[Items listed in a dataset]
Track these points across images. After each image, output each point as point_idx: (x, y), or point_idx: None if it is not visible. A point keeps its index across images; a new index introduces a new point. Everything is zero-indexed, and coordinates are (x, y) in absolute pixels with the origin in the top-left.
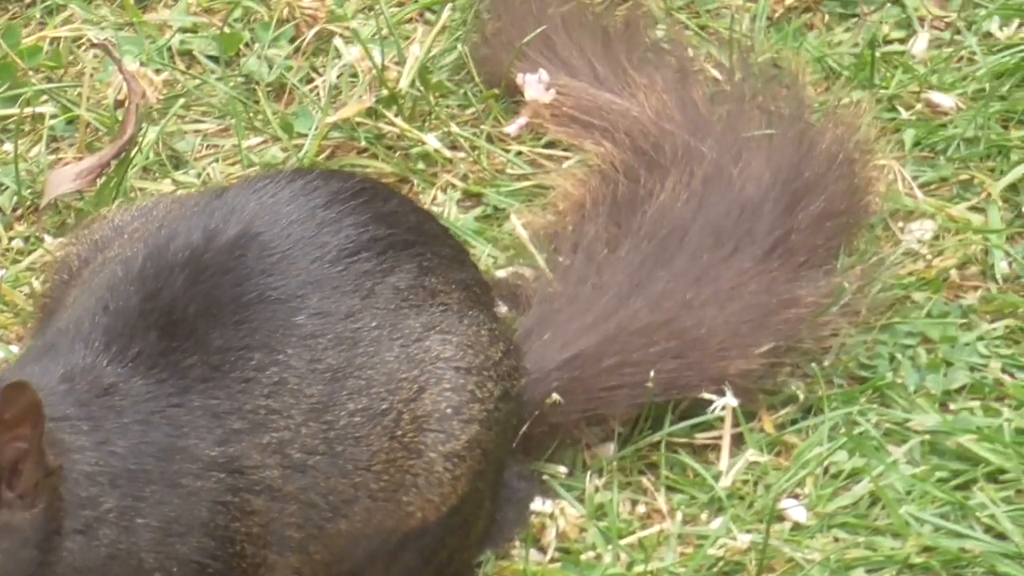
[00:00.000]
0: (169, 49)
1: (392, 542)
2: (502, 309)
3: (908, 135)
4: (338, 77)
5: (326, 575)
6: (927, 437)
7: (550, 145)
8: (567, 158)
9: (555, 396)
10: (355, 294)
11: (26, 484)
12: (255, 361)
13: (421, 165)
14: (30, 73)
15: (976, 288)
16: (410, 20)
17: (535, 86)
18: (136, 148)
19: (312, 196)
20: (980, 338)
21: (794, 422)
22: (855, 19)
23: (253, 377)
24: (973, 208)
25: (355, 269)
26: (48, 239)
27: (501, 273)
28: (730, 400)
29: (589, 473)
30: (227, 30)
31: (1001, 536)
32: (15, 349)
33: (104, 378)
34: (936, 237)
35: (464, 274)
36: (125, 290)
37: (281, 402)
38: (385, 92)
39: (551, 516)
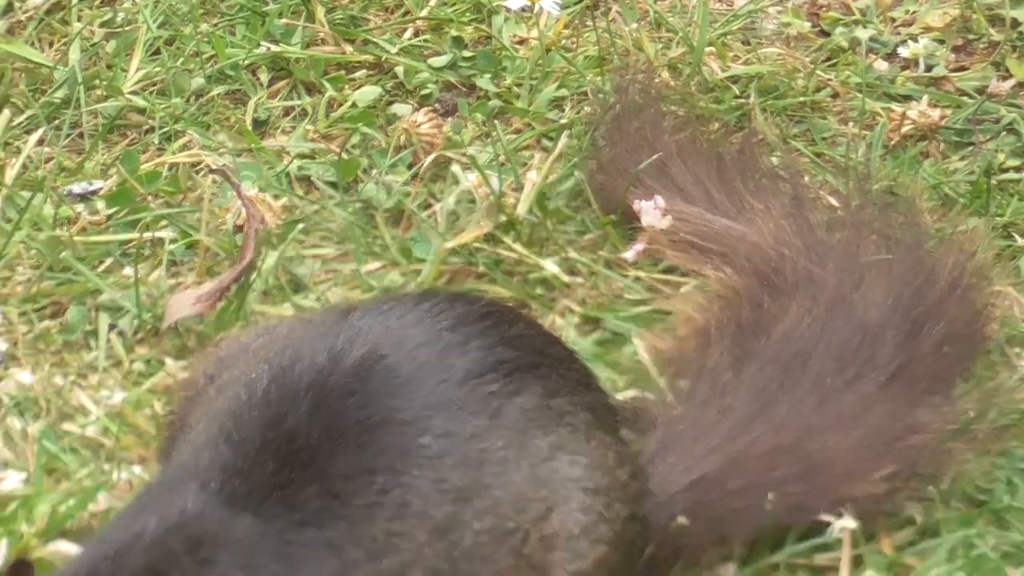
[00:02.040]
0: (287, 175)
1: None
2: (624, 432)
3: (1023, 262)
4: (456, 203)
5: None
6: None
7: (668, 271)
8: (685, 283)
9: (681, 519)
10: (481, 415)
11: None
12: (378, 485)
13: (539, 290)
14: (149, 198)
15: None
16: (527, 147)
17: (651, 212)
18: (256, 272)
19: (438, 319)
20: None
21: (912, 544)
22: (971, 147)
23: (376, 501)
24: None
25: (481, 391)
26: (169, 362)
27: (621, 397)
28: (849, 522)
29: None
30: (345, 156)
31: None
32: (138, 470)
33: (207, 526)
34: None
35: (590, 396)
36: (248, 416)
37: (404, 524)
38: (503, 218)
39: None
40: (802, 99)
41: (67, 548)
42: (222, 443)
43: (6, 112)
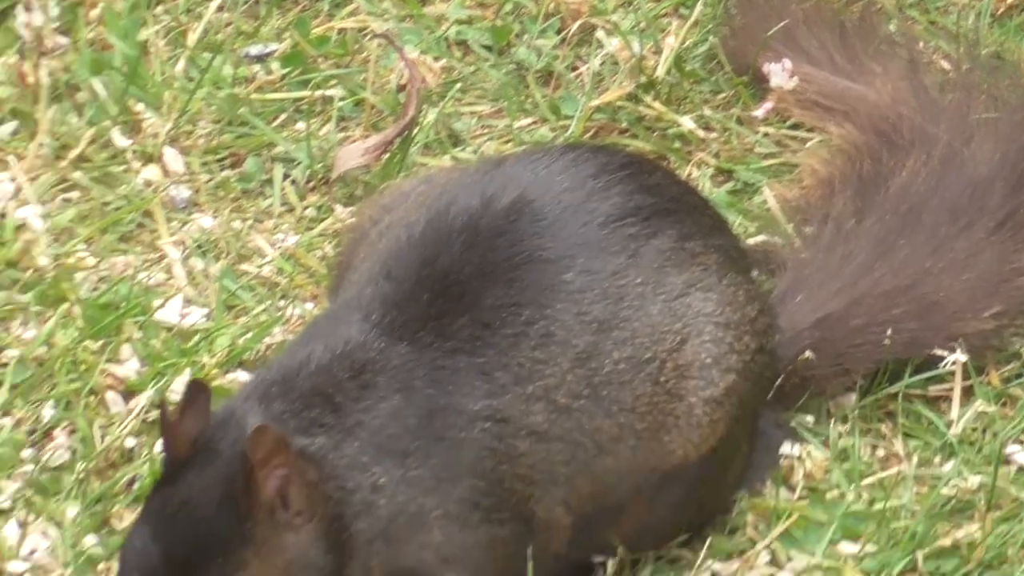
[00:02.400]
0: (446, 39)
1: (655, 479)
2: (754, 274)
3: None
4: (600, 65)
5: (592, 506)
6: None
7: (794, 127)
8: (810, 139)
9: (808, 353)
10: (621, 254)
11: (297, 503)
12: (524, 316)
13: (677, 144)
14: (319, 60)
15: None
16: (666, 15)
17: (780, 74)
18: (417, 128)
19: (582, 167)
20: None
21: (1018, 376)
22: None
23: (522, 331)
24: None
25: (621, 233)
26: (338, 208)
27: (751, 242)
28: (960, 356)
29: (833, 421)
30: (499, 22)
31: None
32: (309, 306)
33: (367, 354)
34: None
35: (722, 240)
36: (406, 255)
37: (548, 353)
38: (644, 79)
39: (799, 459)
40: None
41: (244, 377)
42: (383, 280)
43: None
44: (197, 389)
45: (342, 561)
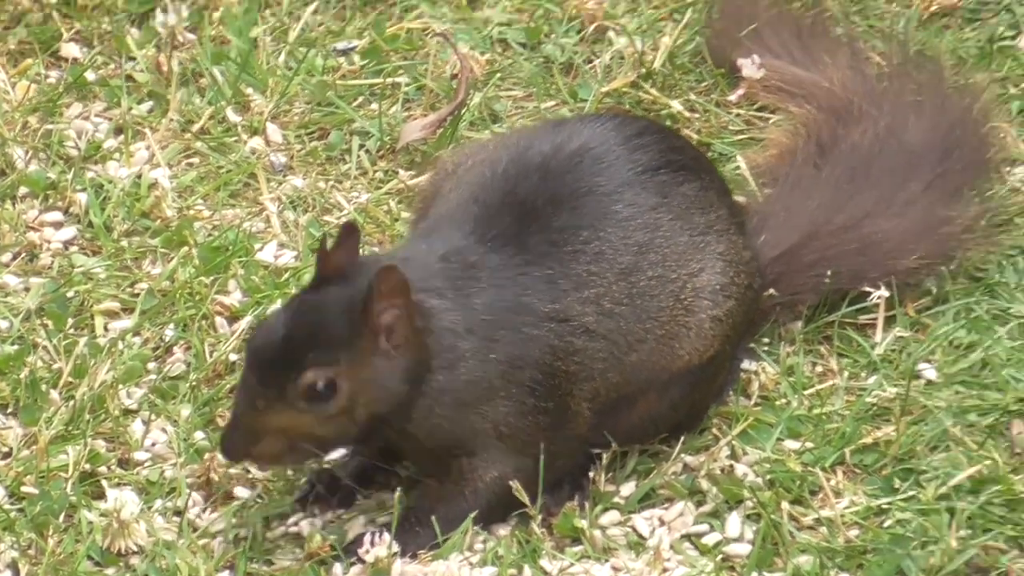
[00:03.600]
0: (490, 37)
1: (664, 377)
2: None
3: (1014, 105)
4: (610, 59)
5: (616, 394)
6: (1023, 320)
7: (760, 109)
8: (774, 119)
9: (771, 292)
10: (657, 195)
11: (398, 339)
12: (583, 236)
13: (668, 122)
14: (391, 54)
15: None
16: (663, 19)
17: (750, 66)
18: (465, 108)
19: (628, 127)
20: None
21: (928, 308)
22: (979, 22)
23: (581, 248)
24: None
25: (658, 178)
26: (401, 172)
27: None
28: (884, 292)
29: (783, 343)
30: (532, 24)
31: None
32: (376, 250)
33: (470, 256)
34: None
35: (727, 197)
36: (492, 186)
37: (599, 267)
38: (643, 70)
39: (755, 373)
40: None
41: None
42: (472, 204)
43: None
44: (350, 229)
45: (412, 397)
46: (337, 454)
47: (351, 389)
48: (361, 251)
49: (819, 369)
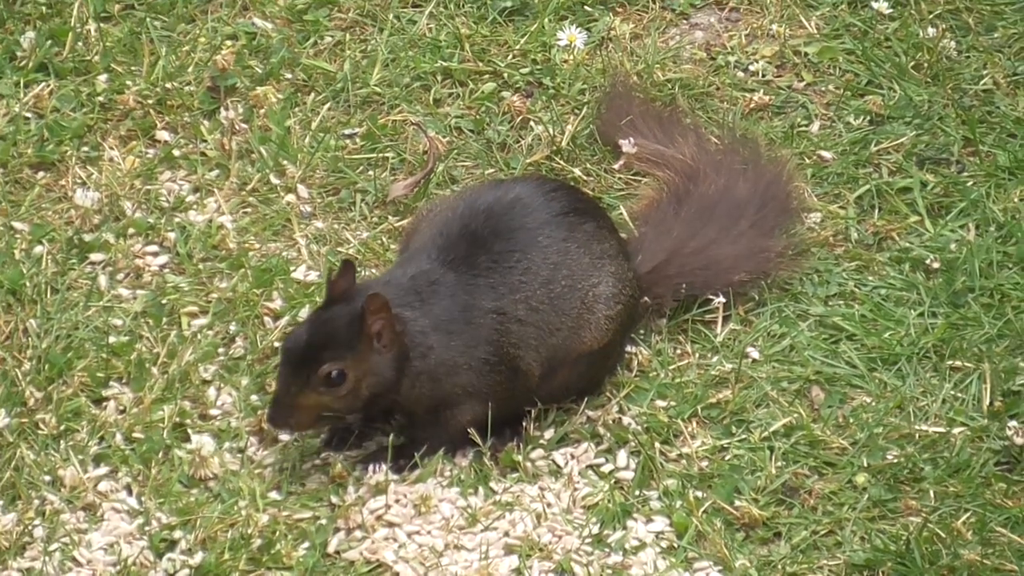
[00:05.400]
0: (449, 125)
1: (573, 356)
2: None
3: (809, 171)
4: (532, 140)
5: (548, 366)
6: (817, 318)
7: (636, 174)
8: (645, 180)
9: (646, 299)
10: (567, 230)
11: (385, 340)
12: (515, 257)
13: (573, 182)
14: (381, 136)
15: (841, 245)
16: (567, 113)
17: (628, 145)
18: (433, 174)
19: (546, 185)
20: (843, 270)
21: (753, 309)
22: (783, 115)
23: (514, 265)
24: (840, 207)
25: (567, 220)
26: (391, 218)
27: None
28: (721, 298)
29: (653, 333)
30: (477, 117)
31: (853, 365)
32: (374, 271)
33: (432, 276)
34: (822, 220)
35: (616, 234)
36: (451, 224)
37: (527, 278)
38: (555, 147)
39: (634, 353)
40: (701, 91)
41: None
42: (438, 236)
43: (312, 96)
44: (348, 264)
45: (399, 378)
46: (350, 419)
47: (355, 376)
48: (359, 276)
49: (678, 351)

Task instructions: Start with the line above that contains "20: (980, 338)" and stop after the line that contains "39: (551, 516)". Output those lines exactly, and only those.

Result of the exercise:
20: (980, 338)
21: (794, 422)
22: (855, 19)
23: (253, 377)
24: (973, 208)
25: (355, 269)
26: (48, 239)
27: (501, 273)
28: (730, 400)
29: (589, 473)
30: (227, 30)
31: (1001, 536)
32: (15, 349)
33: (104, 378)
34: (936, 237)
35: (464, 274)
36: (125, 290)
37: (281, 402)
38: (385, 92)
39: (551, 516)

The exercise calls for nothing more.